There are two types of heat pumps that can be used for heating. One extracts heat from the air, known as an air source heat pump. These pumps are the most commonly installed type and look like an air conditioning unit fitted on the outside of your home. There are also ground source heat pumps that extract heat from the ground. Both types of pump basically transfer heat from one place to another by using a liquid refrigerant and a compressor in a process that is electrically powered. As it is powered by electricity, the amount of carbon dioxide that is emitted by a heat pump depends on how that electricity is generated but fortunately, the UK’s national grid is becoming increasingly green as more solar, and wind powered electricity is being utilised.

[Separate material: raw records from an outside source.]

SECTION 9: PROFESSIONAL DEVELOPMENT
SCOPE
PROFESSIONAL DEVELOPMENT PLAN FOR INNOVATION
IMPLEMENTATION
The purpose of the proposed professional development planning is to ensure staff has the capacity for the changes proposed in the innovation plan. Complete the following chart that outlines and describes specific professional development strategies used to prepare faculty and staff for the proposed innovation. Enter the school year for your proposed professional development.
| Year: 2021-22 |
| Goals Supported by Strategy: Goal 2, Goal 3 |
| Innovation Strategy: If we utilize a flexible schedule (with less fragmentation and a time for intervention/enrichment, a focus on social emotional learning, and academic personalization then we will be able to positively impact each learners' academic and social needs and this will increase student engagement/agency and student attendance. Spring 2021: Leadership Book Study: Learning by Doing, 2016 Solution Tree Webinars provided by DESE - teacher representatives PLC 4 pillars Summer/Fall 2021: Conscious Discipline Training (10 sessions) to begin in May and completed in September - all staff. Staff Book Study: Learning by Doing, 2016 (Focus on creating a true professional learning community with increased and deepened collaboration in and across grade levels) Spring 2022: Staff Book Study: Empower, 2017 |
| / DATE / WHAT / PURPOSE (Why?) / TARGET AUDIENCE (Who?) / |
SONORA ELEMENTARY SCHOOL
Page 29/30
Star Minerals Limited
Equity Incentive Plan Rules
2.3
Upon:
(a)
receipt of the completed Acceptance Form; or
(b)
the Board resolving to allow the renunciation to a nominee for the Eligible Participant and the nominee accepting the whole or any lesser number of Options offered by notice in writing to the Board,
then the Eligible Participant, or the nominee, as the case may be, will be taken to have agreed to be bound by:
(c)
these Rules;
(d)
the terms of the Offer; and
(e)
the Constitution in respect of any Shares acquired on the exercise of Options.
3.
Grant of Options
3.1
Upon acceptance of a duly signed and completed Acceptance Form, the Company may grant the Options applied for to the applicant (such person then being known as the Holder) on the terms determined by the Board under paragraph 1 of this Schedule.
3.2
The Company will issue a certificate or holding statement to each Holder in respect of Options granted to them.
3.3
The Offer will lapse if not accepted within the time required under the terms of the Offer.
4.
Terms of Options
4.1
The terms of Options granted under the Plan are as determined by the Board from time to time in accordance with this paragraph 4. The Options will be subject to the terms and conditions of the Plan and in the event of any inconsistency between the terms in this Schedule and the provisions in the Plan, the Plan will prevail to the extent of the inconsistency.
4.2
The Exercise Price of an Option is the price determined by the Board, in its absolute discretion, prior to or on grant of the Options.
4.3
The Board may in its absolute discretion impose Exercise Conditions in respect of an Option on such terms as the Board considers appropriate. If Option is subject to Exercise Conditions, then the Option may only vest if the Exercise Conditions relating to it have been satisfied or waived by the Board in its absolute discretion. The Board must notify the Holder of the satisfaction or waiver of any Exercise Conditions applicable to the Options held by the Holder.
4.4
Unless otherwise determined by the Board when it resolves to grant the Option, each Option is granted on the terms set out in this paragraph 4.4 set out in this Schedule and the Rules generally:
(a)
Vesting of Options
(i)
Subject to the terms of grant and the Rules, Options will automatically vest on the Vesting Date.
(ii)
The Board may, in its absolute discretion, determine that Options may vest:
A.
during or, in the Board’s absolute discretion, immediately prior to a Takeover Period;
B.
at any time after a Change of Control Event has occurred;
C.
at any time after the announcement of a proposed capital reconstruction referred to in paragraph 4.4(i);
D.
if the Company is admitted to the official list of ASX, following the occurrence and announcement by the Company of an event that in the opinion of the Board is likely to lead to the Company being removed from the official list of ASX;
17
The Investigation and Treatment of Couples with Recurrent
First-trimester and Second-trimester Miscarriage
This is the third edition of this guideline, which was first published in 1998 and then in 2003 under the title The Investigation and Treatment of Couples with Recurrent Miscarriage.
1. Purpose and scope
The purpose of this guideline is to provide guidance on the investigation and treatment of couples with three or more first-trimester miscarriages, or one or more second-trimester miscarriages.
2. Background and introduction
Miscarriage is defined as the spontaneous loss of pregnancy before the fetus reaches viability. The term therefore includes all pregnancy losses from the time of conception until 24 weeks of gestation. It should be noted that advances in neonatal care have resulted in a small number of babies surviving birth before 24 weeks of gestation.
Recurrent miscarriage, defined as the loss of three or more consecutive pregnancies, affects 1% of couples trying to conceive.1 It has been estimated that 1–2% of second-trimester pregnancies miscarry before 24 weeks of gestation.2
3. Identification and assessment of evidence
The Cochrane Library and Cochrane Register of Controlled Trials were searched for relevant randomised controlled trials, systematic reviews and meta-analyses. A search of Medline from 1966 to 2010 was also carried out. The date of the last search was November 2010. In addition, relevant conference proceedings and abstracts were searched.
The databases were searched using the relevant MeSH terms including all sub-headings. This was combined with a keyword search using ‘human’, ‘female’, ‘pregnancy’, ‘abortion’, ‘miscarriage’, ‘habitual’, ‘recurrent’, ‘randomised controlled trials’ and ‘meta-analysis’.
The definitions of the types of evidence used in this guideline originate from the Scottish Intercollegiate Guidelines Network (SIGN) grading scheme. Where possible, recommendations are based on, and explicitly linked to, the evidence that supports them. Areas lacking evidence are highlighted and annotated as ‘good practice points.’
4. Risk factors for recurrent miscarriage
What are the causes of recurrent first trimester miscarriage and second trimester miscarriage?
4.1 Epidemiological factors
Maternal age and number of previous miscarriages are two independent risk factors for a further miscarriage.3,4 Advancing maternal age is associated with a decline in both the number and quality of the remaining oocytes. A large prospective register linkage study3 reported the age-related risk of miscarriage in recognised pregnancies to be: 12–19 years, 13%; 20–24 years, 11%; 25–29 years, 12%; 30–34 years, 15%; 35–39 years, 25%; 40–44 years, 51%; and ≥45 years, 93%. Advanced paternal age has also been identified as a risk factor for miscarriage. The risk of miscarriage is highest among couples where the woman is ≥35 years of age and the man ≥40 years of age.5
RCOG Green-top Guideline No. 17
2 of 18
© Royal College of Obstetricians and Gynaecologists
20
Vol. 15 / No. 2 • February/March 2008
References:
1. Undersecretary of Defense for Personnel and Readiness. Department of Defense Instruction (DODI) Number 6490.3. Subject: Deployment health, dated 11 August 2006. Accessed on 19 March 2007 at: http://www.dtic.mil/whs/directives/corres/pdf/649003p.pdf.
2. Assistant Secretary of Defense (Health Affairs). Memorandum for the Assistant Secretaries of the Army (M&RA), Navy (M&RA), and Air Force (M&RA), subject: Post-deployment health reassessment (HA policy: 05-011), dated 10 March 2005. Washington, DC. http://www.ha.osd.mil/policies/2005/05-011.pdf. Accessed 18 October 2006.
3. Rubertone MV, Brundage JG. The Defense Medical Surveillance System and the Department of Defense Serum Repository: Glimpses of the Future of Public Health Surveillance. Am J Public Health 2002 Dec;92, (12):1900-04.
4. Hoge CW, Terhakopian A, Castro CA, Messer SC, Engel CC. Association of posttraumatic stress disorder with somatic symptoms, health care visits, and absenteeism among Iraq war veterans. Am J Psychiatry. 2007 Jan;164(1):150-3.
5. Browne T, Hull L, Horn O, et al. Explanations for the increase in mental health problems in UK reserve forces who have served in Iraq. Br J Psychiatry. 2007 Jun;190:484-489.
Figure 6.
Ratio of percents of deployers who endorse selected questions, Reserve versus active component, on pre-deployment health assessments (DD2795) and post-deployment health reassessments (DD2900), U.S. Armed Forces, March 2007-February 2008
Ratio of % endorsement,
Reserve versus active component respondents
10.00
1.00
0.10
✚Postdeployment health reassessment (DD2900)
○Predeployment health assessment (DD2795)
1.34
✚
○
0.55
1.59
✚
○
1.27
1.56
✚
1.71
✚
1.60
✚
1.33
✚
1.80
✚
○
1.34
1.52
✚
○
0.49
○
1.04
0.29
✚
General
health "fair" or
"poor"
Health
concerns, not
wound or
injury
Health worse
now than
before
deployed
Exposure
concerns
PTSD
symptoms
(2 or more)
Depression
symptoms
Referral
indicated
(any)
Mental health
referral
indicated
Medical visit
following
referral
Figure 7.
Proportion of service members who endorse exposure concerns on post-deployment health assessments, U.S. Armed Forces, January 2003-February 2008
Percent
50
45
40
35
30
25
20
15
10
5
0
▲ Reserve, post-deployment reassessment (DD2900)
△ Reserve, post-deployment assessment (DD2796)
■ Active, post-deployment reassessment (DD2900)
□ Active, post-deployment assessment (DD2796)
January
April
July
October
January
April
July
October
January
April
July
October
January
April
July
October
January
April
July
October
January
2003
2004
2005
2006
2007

The performance of heat pumps and how much electricity they use depends on the heating system in the property as heat pumps are a lot more efficient when they run in combination with systems like underfloor heating or large, especially designed oversized radiators that produce enough heat to warm the space without needing to run at high temperatures. If a heat pump is installed to replace a gas boiler, the heat pump will not work at optimum efficiency with the existing radiators, so you may need to change your radiators. For households that are not connected to mains gas, heat pumps are however an excellent solution, much better than an oil boiler, which produces high carbon dioxide emissions.
So, although heat pumps are an important part of any energy efficient review they are not a one-size-fits-all solution, and each household must be considered individually.